Исходный текст
• • • • •
Сегодня восемь лет, как ушел мой отец.
Часто меня спрашивают, в кого я такой удался? А вот в него и удался. Правда он, в отличие от меня, никогда не вступал в конфликты. Всегда старался любым способом их сглаживать.
А главное, всегда юморил и старался быть на позитиве.
Весна. Птички щебечут. Пробивается первые зеленые листики травы. Но еще много прошлогодней, сухой травы и опавших осенью листьев.
Отец, в красном свитере и спортивных брюках сгребает все это на участке, между нашим забором и дорогой, попыхивая самокрутку (после сигаретного кризиса 90-х сам сажал табак).
Мимо медленно бредут две девушки-сектантки, прижимая к себе стопку глянцевых журналов, на обложках которых все люди и животные имеют жизнерадостный вид.
Завидев возможную жертву для своих назойливых проповедей, натянув на лица улыбку, как у людей с обложки, они приближаются.
— Добрый день! Можно с вами поговорить?
Мельком взглянув в их сторону и не прекращая процесса благоустройства, отец отвечает: — Не получится у вас ничего, девчата.
— Вы не верите в Бога? — на их лицах удивление.
— Я мусульманин. Не ваша тема.
Девушки с недоверием переглядываются, но не уходят. Европейское лицо собеседника наводит на мысль, что их таким образом хотят «отшить».
— Вы серьезно?
— Не верите мне? — отец приостанавливает процесс и прислоняет грабли к стволу вишни.
Девочки мотают головами.
— Сейчас докажу.
Окурок улетает в кучу собранных листьев и делает движение, показывая, что сейчас спустит штаны и продемонстрирует признак принадлежности к вере Востока.
Девчонки тут же закрывают глаза и с легким визгом быстро ретируются. Занавес.
***
В одну из последних весен приключился инфаркт. Как позже выяснилось, второй. От вызова «Скорой» отец категорически отказался: «Дипломы за сало купили». Старика не переубедишь в когда-то давно полученном знании, но уговариваю поехать к участковому терапевту в поликлинику.
А там очередь, как за туалетной бумагой и мылом в тех же 90-х. Слава Богу, что прежде, чем попасть на прием, необходимо пройти доврачебный кабинет. Пожилая медсестра сразу увидела признаки инфаркта и тут же отправила его, уже лежа и на каталке, на «Скорую», которая отвезла в терапевтическое отделение. Этот момент я пропустил, пока сдавал вещи в гардероб, а когда разобрался, помчался следом.
• • • • •
[Задания на понимание рисунков]
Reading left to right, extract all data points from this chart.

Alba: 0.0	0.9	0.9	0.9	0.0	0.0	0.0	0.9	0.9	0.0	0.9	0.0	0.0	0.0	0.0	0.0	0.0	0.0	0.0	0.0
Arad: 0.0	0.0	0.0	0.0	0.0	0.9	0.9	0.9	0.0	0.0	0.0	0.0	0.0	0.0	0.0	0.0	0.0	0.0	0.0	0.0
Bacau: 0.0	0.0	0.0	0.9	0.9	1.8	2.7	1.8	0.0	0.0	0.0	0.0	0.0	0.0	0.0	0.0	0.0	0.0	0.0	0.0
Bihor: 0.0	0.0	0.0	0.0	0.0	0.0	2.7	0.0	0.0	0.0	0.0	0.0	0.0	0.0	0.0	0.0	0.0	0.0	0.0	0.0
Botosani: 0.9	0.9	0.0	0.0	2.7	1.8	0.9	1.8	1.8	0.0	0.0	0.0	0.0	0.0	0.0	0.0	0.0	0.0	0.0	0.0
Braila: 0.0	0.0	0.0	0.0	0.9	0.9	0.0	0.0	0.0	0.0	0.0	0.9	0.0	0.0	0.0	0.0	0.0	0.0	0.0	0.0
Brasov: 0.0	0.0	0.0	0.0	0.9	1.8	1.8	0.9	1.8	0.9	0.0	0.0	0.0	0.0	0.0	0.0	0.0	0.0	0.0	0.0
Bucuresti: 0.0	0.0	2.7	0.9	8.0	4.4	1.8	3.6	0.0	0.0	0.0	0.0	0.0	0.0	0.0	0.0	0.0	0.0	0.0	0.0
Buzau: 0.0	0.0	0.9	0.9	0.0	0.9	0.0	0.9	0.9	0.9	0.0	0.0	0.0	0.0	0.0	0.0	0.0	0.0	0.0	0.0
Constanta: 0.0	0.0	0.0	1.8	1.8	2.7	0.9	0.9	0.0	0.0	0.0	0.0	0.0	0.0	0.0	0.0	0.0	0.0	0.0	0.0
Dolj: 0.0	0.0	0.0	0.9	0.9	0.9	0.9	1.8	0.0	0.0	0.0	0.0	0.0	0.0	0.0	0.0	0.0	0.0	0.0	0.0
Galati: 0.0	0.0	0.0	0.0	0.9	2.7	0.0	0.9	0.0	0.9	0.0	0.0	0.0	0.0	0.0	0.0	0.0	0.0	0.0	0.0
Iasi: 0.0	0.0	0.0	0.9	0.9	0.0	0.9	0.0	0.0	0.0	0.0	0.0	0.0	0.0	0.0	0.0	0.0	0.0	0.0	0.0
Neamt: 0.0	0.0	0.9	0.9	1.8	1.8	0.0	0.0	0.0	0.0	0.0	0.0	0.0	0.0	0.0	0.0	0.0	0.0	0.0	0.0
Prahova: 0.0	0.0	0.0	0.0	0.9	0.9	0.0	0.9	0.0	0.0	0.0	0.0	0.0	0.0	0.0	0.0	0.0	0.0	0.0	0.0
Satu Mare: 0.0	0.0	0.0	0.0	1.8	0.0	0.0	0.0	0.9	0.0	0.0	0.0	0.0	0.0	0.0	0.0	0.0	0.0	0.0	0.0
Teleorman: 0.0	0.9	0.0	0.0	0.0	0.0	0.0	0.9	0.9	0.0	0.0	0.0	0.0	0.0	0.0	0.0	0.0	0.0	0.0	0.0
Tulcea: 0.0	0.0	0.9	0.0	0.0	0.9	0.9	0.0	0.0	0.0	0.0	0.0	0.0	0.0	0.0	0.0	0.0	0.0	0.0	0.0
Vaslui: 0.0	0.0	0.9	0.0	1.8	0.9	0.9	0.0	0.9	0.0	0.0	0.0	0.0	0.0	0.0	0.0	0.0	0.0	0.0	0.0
• • • • •
Условие задания
Выведите дословно отрывок рассказа об отце от слов «Часто меня спрашивают, в» до слов «быть на позитиве.» включительно.

Ответ к заданию
Часто меня спрашивают, в кого я такой удался? А вот в него и удался. Правда он, в отличие от меня, никогда не вступал в конфликты. Всегда старался любым способом их сглаживать.
А главное, всегда юморил и старался быть на позитиве.